Small Business Financial Article

How to Establish and Build Business Credit

How to Establish and Build Business Credit

You spent years building your personal credit. Starting with small limit credit cards, you gradually built your credit history by making on-time payments, getting bigger loans, and, eventually, a mortgage. If you did it right, you have a credit score that allows you to obtain financing for various needs at a reasonable rate of interest. It is not very different when obtaining and building credit for your business, except that it takes some extra steps and a little bit of time. Lenders look at businesses a little differently than they do individuals. Young businesses present a lot of risk to lenders, especially those that do not have much in the way of collateral. Your goal should be to present yourself as an acceptable risk with the potential for a long-term and profitable relationship with a lender.

Follow these steps to get to “yes” with any lender:

Create a Solid Business Plan

The banks are starting to lend to small businesses again, but the ones getting the loans are those that can demonstrate they know what they are doing and have the capacity to repay the loan. To do that, you need a well-conceived business plan that conveys your seriousness and legitimacy. Your plan should include all the essential components, including your vision and mission statement, market analysis, operational plan, management background, and financial projections. You should be able to show a history of cash flow and profits and how your business expects to meet its projections. The internet is full of templates you can use to write your business plan, but this is one project that would be worth outsourcing to an experienced business plan writer.

Separate Your Personal and Business Lives

You need to give your business a financial life of its own. That means separating your personal financial records from your business’s records. Mixing personal and business finances can create problems for you with the IRS. It can also lead to legal issues if your business ever faces a liability claim. If your business and personal finances are comingled, it could put your personal assets at risk.

If you have not already done so, you need to open a business checking account. That will give your business legitimacy, and it will keep the IRS happy. You may want to consider organizing your business as a separate entity, such as a Sub Chapter S-Corp or LLC. That is as much for your protection against liabilities as it is to create a distinct identity.

Steps to Building a Credit History

You probably remember when you were turned down for credit at a young age because you had no credit. Your business faces the same dilemma. While lenders will also consider your personal credit in evaluating your business, they also want to see how your business manages credit. So, you should start where you did as an individual, by getting a credit card. Some credit card companies cater to small businesses with little or no credit. The APR can be fairly high, but your goal should be to make budgeted purchases and pay the card balance in full each month. That is the quickest way to build a good credit history.

If you are unable to obtain a credit card, go to your vendors and suppliers to see if they will extend you a small line of credit or a trade credit account. They can become an excellent credit reference for your business. You can also try retail stores such as Office Max or Home Depot, which are more accommodating of newer businesses. Gas cards are also relatively easy to get in your business’s name. The main goal is to start building a payment history.

How Your Business Credit is Reported

Credit reporting and scoring work a little differently for businesses.

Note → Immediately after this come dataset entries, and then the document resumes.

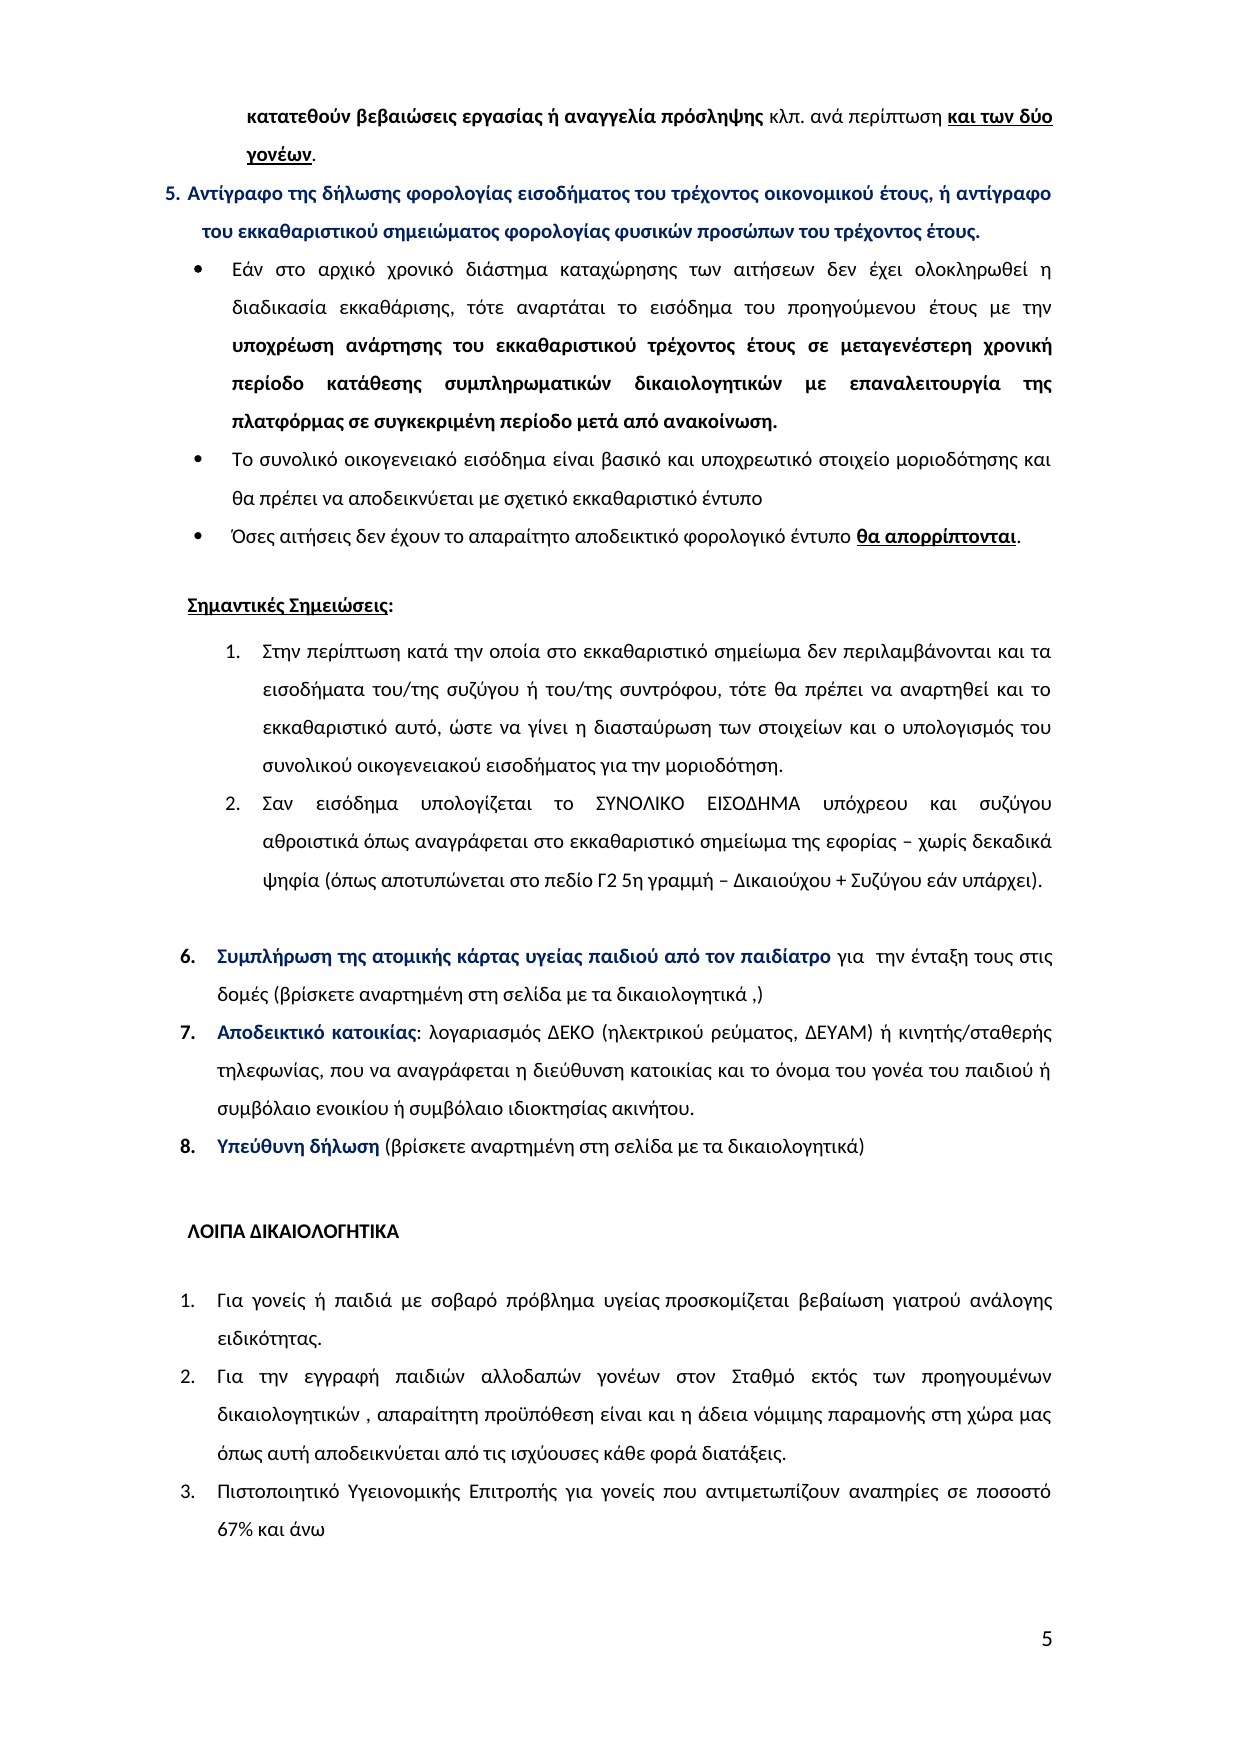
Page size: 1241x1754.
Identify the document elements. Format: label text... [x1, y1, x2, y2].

list Συμπλήρωση της ατομικής κάρτας υγείας παιδιού από τον παιδίατρο για την ένταξη τους στις δομές (βρίσκετε αναρτημένη στη σελίδα με τα δικαιολογητικά ,) [180, 943, 1053, 1007]
text Σημαντικές Σημειώσεις: [187, 592, 1053, 618]
list Αποδεικτικό κατοικίας: λογαριασμός ΔΕΚΟ (ηλεκτρικού ρεύματος, ΔΕΥΑΜ) ή κινητής/σταθερής τηλεφωνίας, που να αναγράφεται η διεύθυνση κατοικίας και το όνομα του γονέα του παιδιού ή συμβόλαιο ενοικίου ή συμβόλαιο ιδιοκτησίας ακινήτου. [180, 1019, 1053, 1121]
list Σαν εισόδημα υπολογίζεται το ΣΥΝΟΛΙΚΟ ΕΙΣΟΔΗΜΑ υπόχρεου και συζύγου αθροιστικά όπως αναγράφεται στο εκκαθαριστικό σημείωμα της εφορίας – χωρίς δεκαδικά ψηφία (όπως αποτυπώνεται στο πεδίο Γ2 5η γραμμή – Δικαιούχου + Συζύγου εάν υπάρχει). [225, 791, 1053, 892]
list Για την εγγραφή παιδιών αλλοδαπών γονέων στον Σταθμό εκτός των προηγουμένων δικαιολογητικών , απαραίτητη προϋπόθεση είναι και η άδεια νόμιμης παραμονής στη χώρα μας όπως αυτή αποδεικνύεται από τις ισχύουσες κάθε φορά διατάξεις. [180, 1363, 1053, 1465]
list Για γονείς ή παιδιά με σοβαρό πρόβλημα υγείας προσκομίζεται βεβαίωση γιατρού ανάλογης ειδικότητας. [179, 1287, 1053, 1351]
list Στην περίπτωση κατά την οποία στο εκκαθαριστικό σημείωμα δεν περιλαμβάνονται και τα εισοδήματα του/της συζύγου ή του/της συντρόφου, τότε θα πρέπει να αναρτηθεί και το εκκαθαριστικό αυτό, ώστε να γίνει η διασταύρωση των στοιχείων και ο υπολογισμός του συνολικού οικογενειακού εισοδήματος για την μοριοδότηση. [225, 638, 1053, 778]
list Αντίγραφο της δήλωσης φορολογίας εισοδήματος του τρέχοντος οικονομικού έτους, ή αντίγραφο του εκκαθαριστικού σημειώματος φορολογίας φυσικών προσώπων του τρέχοντος έτους. [165, 180, 1053, 243]
list Πιστοποιητικό Υγειονομικής Επιτροπής για γονείς που αντιμετωπίζουν αναπηρίες σε ποσοστό 67% και άνω [180, 1478, 1053, 1541]
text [247, 103, 1053, 167]
list Υπεύθυνη δήλωση (βρίσκετε αναρτημένη στη σελίδα με τα δικαιολογητικά) [180, 1134, 1053, 1159]
list Όσες αιτήσεις δεν έχουν το απαραίτητο αποδεικτικό φορολογικό έντυπο θα απορρίπτονται. [194, 523, 1053, 548]
text ΛΟΙΠΑ ΔΙΚΑΙΟΛΟΓΗΤΙΚΑ [187, 1218, 1053, 1243]
list Το συνολικό οικογενειακό εισόδημα είναι βασικό και υποχρεωτικό στοιχείο μοριοδότησης και θα πρέπει να αποδεικνύεται με σχετικό εκκαθαριστικό έντυπο [194, 447, 1053, 510]
list Εάν στο αρχικό χρονικό διάστημα καταχώρησης των αιτήσεων δεν έχει ολοκληρωθεί η διαδικασία εκκαθάρισης, τότε αναρτάται το εισόδημα του προηγούμενου έτους με την υποχρέωση ανάρτησης του εκκαθαριστικού τρέχοντος έτους σε μεταγενέστερη χρονική περίοδο κατάθεσης συμπληρωματικών δικαιολογητικών με επαναλειτουργία της πλατφόρμας σε συγκεκριμένη περίοδο μετά από ανακοίνωση. [194, 256, 1053, 434]
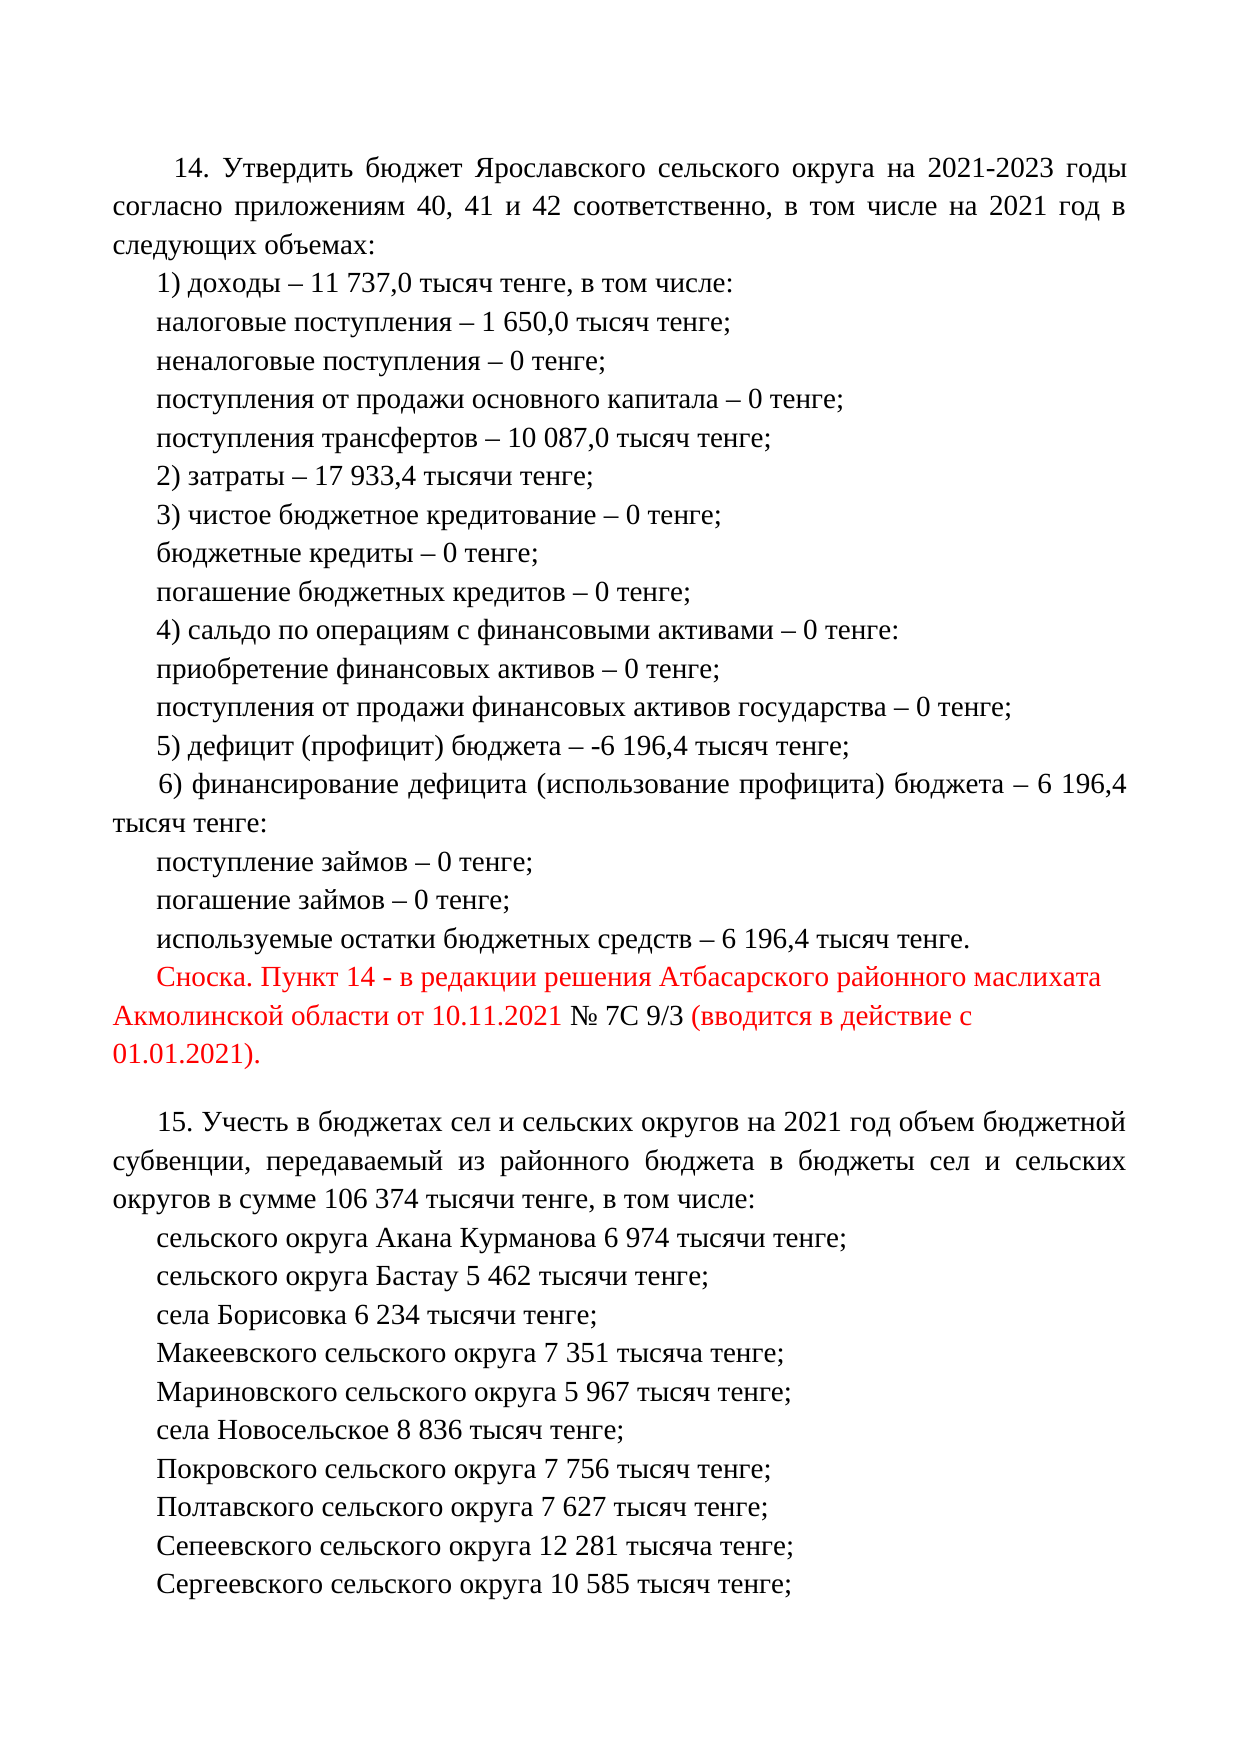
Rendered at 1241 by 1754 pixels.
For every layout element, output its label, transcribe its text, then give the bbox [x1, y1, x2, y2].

text Сноска. Пункт 14 - в редакции решения Атбасарского районного маслихата Акмолинской области от 10.11.2021 № 7С 9/3 (вводится в действие с 01.01.2021). [112, 959, 1128, 1100]
text используемые остатки бюджетных средств – 6 196,4 тысяч тенге. [112, 921, 1128, 954]
text села Новосельское 8 836 тысяч тенге; [112, 1412, 1128, 1446]
text 4) сальдо по операциям с финансовыми активами – 0 тенге: [112, 612, 1128, 646]
text 5) дефицит (профицит) бюджета – -6 196,4 тысяч тенге; [112, 728, 1128, 762]
text поступления от продажи основного капитала – 0 тенге; [112, 381, 1128, 415]
text Полтавского сельского округа 7 627 тысяч тенге; [112, 1489, 1128, 1523]
text Мариновского сельского округа 5 967 тысяч тенге; [112, 1374, 1128, 1407]
text 3) чистое бюджетное кредитование – 0 тенге; [112, 497, 1128, 530]
text поступление займов – 0 тенге; [112, 844, 1128, 877]
text Покровского сельского округа 7 756 тысяч тенге; [112, 1451, 1128, 1484]
text 1) доходы – 11 737,0 тысяч тенге, в том числе: [112, 266, 1128, 299]
text бюджетные кредиты – 0 тенге; [112, 535, 1128, 569]
text неналоговые поступления – 0 тенге; [112, 343, 1128, 376]
text 14. Утвердить бюджет Ярославского сельского округа на 2021-2023 годы согласно приложениям 40, 41 и 42 соответственно, в том числе на 2021 год в следующих объемах: [112, 150, 1128, 261]
text Макеевского сельского округа 7 351 тысяча тенге; [112, 1335, 1128, 1369]
text погашение займов – 0 тенге; [112, 882, 1128, 916]
text 6) финансирование дефицита (использование профицита) бюджета – 6 196,4 тысяч тенге: [112, 767, 1128, 839]
text сельского округа Акана Курманова 6 974 тысячи тенге; [112, 1220, 1128, 1253]
text поступления трансфертов – 10 087,0 тысяч тенге; [112, 420, 1128, 453]
text погашение бюджетных кредитов – 0 тенге; [112, 574, 1128, 607]
text Сепеевского сельского округа 12 281 тысяча тенге; [112, 1528, 1128, 1562]
text поступления от продажи финансовых активов государства – 0 тенге; [112, 689, 1128, 723]
text села Борисовка 6 234 тысячи тенге; [112, 1297, 1128, 1330]
text 15. Учесть в бюджетах сел и сельских округов на 2021 год объем бюджетной субвенции, передаваемый из районного бюджета в бюджеты сел и сельских округов в сумме 106 374 тысячи тенге, в том числе: [112, 1104, 1128, 1215]
text 2) затраты – 17 933,4 тысячи тенге; [112, 458, 1128, 492]
text приобретение финансовых активов – 0 тенге; [112, 651, 1128, 684]
text Сергеевского сельского округа 10 585 тысяч тенге; [112, 1567, 1128, 1600]
text налоговые поступления – 1 650,0 тысяч тенге; [112, 304, 1128, 338]
text сельского округа Бастау 5 462 тысячи тенге; [112, 1258, 1128, 1292]
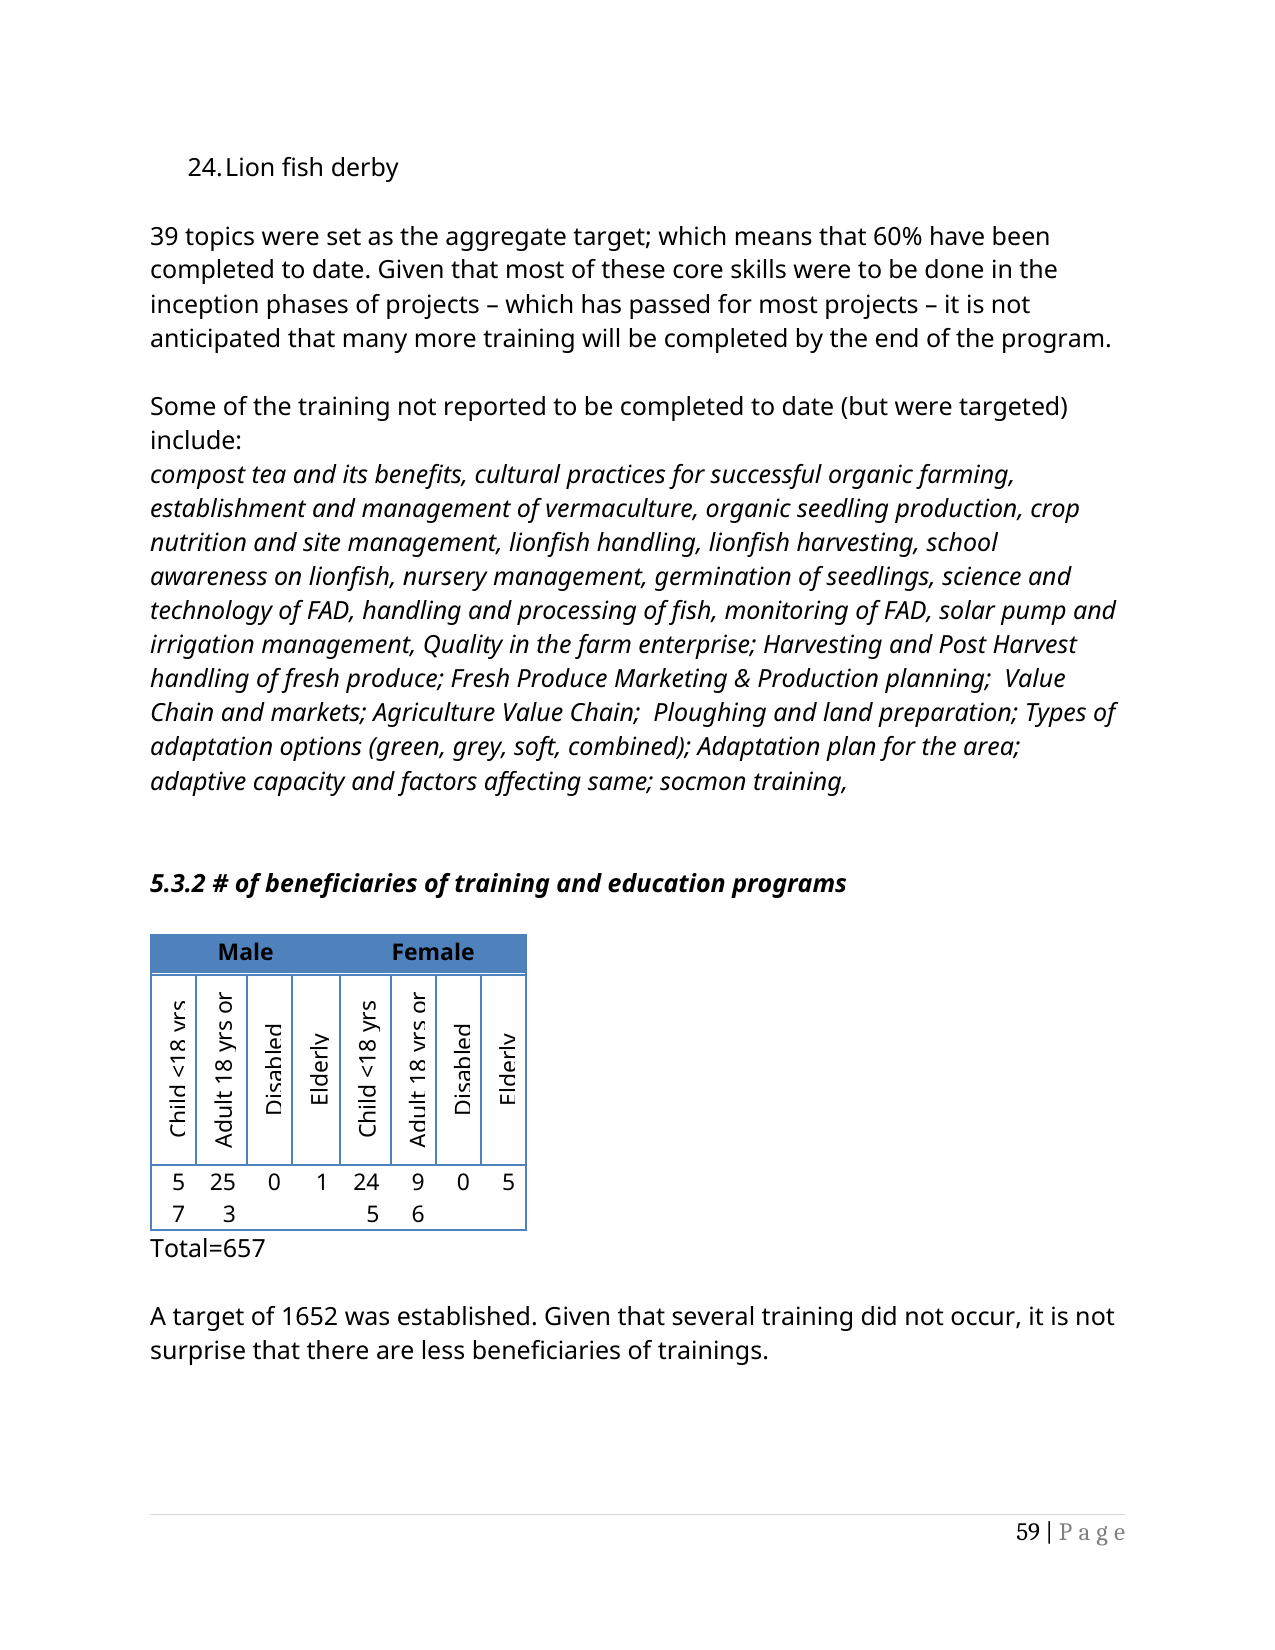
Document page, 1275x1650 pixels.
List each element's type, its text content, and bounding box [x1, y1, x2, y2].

table_cell Elderly [482, 976, 525, 1164]
table_cell 57 [152, 1166, 196, 1229]
table_header Male [152, 936, 340, 973]
table_cell Adult 18 yrs or over [392, 976, 435, 1164]
table_cell 96 [391, 1166, 436, 1229]
table_cell Disabled [437, 976, 480, 1164]
text A target of 1652 was established. Given that several training did not occur, it is not surprise that there are less beneficiaries of trainings. [150, 1299, 1125, 1367]
table_cell 245 [340, 1166, 391, 1229]
list Lion fish derby [187, 150, 1125, 184]
table_cell Elderly [293, 976, 339, 1164]
table_cell Child <18 yrs [152, 976, 195, 1164]
text compost tea and its benefits, cultural practices for successful organic farming, establishment and management of vermaculture, organic seedling production, crop nutrition and site management, lionfish handling, lionfish harvesting, school awareness on lionfish, nursery management, germination of seedlings, science and technology of FAD, handling and processing of fish, monitoring of FAD, solar pump and irrigation management, Quality in the farm enterprise; Harvesting and Post Harvest handling of fresh produce; Fresh Produce Marketing & Production planning; Value Chain and markets; Agriculture Value Chain; Ploughing and land preparation; Types of adaptation options (green, grey, soft, combined); Adaptation plan for the area; adaptive capacity and factors affecting same; socmon training, [150, 457, 1125, 797]
table_cell 0 [247, 1166, 292, 1229]
table_cell 253 [196, 1166, 247, 1229]
table_header Female [340, 936, 525, 973]
text Some of the training not reported to be completed to date (but were targeted) include: [150, 388, 1125, 457]
table_cell 0 [436, 1166, 481, 1229]
table_cell 1 [292, 1166, 340, 1229]
text 39 topics were set as the aggregate target; which means that 60% have been completed to date. Given that most of these core skills were to be done in the inception phases of projects – which has passed for most projects – it is not anticipated that many more training will be completed by the end of the program. [150, 218, 1125, 354]
text 5.3.2 # of beneficiaries of training and education programs [150, 865, 1125, 899]
table_cell Disabled [248, 976, 291, 1164]
table_cell 5 [481, 1166, 525, 1229]
table_cell Child <18 yrs [341, 976, 390, 1164]
text Total=657 [150, 1231, 1125, 1265]
table_cell Adult 18 yrs or over [197, 976, 246, 1164]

Once a business receives its federal tax identification number (FIN), the business credit bureaus begin tracking trade credit and other credit activities. The three business credit bureaus – Equifax, Experian, and Dunn & Bradstreet – compile a credit profile for your business and will generate a credit report upon request. The business credit report includes background information on your business, financial information, banking and collection history, and history of liens or judgments. They also produce a risk score, which, like a credit score, measures creditworthiness. Unlike credit scoring of your personal credit, which is based on a standard set of factors, each credit bureau uses its own factors for calculating your business’s risk score.

In building your business credit, you cannot let your personal credit slide. When applying for financing, lenders consider both your business and personal credit in evaluating overall credit risk. The key is to keep your credit balances low on both your personal and business credit lines and always make on-time payments.